**Selected extract:**

On Mon, 2009-10-05 at 10:29 +0200, Jean Delvare wrote:
> On Sun, 04 Oct 2009 21:54:37 -0400, Andy Walls wrote:
> > On Mon, 2009-10-05 at 01:23 +0300, Aleksandr V. Piskunov wrote:

> > > 
> > > So question is:
> > > 1) Is it ok to decrease udelay for this board?
> > 
> > Sure, I think.  It would actually run the ivtv I2C bus at the nominal
> > clock rate specified by the I2C specification.
> 
> FWIW, 100 kHz isn't the "nominal" I2C clock rate, but the maximum clock
> rate for normal I2C. It is perfectly valid to run I2C buses as lower
> clock frequencies. I don't even think there is a minimum for I2C (but
> there is a minimum of 10 kHz for SMBus.)

Ah, thanks.  I was too lazy to go read my copy of the spec.

**Written task A:**
In the records, rewrite the stretch from the line containing "Thursday start? Answer as H:MM AM/PM." through the line containing "6:50 AM -- neither: 50", changing "Wednesday" to "Friday" and keeping everything else the same.
The text and the records have no connection to each other.

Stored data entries
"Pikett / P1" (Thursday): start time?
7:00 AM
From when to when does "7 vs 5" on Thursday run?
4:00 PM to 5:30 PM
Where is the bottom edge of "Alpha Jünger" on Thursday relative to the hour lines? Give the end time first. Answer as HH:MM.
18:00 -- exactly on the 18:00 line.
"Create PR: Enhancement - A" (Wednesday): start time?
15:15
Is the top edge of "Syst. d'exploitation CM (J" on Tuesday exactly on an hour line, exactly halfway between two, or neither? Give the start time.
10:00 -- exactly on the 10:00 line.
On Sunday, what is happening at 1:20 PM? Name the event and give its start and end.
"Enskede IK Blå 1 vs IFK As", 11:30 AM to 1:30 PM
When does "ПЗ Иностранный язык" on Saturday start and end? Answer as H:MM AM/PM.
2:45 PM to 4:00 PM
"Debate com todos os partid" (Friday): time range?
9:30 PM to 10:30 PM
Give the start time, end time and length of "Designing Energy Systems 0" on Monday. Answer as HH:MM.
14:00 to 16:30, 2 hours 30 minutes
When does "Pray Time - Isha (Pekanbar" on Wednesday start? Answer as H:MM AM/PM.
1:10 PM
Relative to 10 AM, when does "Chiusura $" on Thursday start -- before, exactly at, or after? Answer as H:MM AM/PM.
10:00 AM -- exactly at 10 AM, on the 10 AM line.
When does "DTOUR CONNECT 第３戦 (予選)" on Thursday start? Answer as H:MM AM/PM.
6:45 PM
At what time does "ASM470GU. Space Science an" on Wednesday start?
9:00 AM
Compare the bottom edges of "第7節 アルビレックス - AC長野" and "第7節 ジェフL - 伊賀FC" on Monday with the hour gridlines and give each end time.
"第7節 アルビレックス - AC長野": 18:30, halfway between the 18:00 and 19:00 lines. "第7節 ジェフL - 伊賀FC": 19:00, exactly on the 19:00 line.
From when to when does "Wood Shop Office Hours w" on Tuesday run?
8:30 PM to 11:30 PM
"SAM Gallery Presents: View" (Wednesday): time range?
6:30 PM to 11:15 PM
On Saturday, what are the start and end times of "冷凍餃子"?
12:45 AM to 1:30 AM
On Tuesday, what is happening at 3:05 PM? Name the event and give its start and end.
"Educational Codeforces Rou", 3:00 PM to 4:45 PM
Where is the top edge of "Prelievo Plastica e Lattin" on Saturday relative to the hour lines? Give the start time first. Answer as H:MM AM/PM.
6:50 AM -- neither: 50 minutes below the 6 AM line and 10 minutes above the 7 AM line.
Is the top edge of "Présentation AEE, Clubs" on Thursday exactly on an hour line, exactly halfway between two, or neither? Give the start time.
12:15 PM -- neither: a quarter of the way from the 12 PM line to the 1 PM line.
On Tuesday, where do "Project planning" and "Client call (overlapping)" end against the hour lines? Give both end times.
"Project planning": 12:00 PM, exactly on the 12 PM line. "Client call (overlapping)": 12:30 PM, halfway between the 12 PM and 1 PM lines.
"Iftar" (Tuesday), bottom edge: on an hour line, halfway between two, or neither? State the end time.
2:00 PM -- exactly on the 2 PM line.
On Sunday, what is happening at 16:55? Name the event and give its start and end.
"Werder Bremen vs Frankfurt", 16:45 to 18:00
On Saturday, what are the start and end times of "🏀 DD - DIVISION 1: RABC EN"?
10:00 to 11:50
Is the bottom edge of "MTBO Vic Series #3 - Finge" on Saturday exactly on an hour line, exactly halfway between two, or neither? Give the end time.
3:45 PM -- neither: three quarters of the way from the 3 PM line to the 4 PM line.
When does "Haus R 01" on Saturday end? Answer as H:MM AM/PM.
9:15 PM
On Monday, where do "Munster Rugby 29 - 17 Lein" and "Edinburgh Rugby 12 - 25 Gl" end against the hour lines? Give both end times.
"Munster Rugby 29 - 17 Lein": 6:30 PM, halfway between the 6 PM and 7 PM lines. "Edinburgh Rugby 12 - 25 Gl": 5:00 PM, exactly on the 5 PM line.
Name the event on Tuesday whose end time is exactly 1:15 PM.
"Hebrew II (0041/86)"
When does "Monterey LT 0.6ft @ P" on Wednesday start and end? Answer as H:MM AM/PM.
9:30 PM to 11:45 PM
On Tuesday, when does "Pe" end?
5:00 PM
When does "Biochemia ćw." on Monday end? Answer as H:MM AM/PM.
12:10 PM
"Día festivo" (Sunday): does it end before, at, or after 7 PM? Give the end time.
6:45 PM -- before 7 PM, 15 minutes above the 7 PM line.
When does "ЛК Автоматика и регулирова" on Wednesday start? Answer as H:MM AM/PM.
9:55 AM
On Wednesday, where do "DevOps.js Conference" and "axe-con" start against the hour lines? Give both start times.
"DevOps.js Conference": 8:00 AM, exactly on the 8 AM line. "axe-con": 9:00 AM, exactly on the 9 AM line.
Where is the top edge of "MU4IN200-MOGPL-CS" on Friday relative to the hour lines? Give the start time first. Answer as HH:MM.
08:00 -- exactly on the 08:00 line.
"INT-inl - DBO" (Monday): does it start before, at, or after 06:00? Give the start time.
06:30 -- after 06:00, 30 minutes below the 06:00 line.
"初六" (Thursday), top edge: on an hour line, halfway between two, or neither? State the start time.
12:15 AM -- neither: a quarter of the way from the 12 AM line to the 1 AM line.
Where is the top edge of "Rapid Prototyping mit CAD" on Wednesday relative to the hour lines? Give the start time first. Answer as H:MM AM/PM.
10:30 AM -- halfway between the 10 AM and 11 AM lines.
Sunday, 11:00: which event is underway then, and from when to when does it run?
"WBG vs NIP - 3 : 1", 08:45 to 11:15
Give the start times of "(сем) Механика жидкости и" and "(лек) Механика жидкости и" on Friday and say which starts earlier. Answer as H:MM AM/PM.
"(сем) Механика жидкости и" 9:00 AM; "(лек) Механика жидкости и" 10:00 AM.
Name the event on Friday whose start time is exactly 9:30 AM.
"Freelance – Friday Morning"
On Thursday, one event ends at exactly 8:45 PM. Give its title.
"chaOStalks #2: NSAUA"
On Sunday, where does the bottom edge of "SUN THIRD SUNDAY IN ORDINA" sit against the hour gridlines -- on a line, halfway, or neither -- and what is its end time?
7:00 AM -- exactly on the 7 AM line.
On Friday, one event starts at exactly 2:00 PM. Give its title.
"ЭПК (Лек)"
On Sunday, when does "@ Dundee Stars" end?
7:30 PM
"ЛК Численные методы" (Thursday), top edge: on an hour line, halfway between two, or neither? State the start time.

**Written task B:**
Answer these questions about the I2C email thread:
(i) According to Jean Delvare, what is 100 kHz for normal I2C?
(ii) What minimum clock rate is given for SMBus?
(iii) Who wrote the message dated Mon, 2009-10-05 at 01:23 +0300?

**Solution A:**
When does "DTOUR CONNECT 第３戦 (予選)" on Thursday start? Answer as H:MM AM/PM.
6:45 PM
At what time does "ASM470GU. Space Science an" on Friday start?
9:00 AM
Compare the bottom edges of "第7節 アルビレックス - AC長野" and "第7節 ジェフL - 伊賀FC" on Monday with the hour gridlines and give each end time.
"第7節 アルビレックス - AC長野": 18:30, halfway between the 18:00 and 19:00 lines. "第7節 ジェフL - 伊賀FC": 19:00, exactly on the 19:00 line.
From when to when does "Wood Shop Office Hours w" on Tuesday run?
8:30 PM to 11:30 PM
"SAM Gallery Presents: View" (Friday): time range?
6:30 PM to 11:15 PM
On Saturday, what are the start and end times of "冷凍餃子"?
12:45 AM to 1:30 AM
On Tuesday, what is happening at 3:05 PM? Name the event and give its start and end.
"Educational Codeforces Rou", 3:00 PM to 4:45 PM
Where is the top edge of "Prelievo Plastica e Lattin" on Saturday relative to the hour lines? Give the start time first. Answer as H:MM AM/PM.
6:50 AM -- neither: 50 minutes below the 6 AM line and 10 minutes above the 7 AM line.

**Solution B:**
(i) The maximum clock rate for normal I2C.
(ii) 10 kHz.
(iii) Aleksandr V. Piskunov.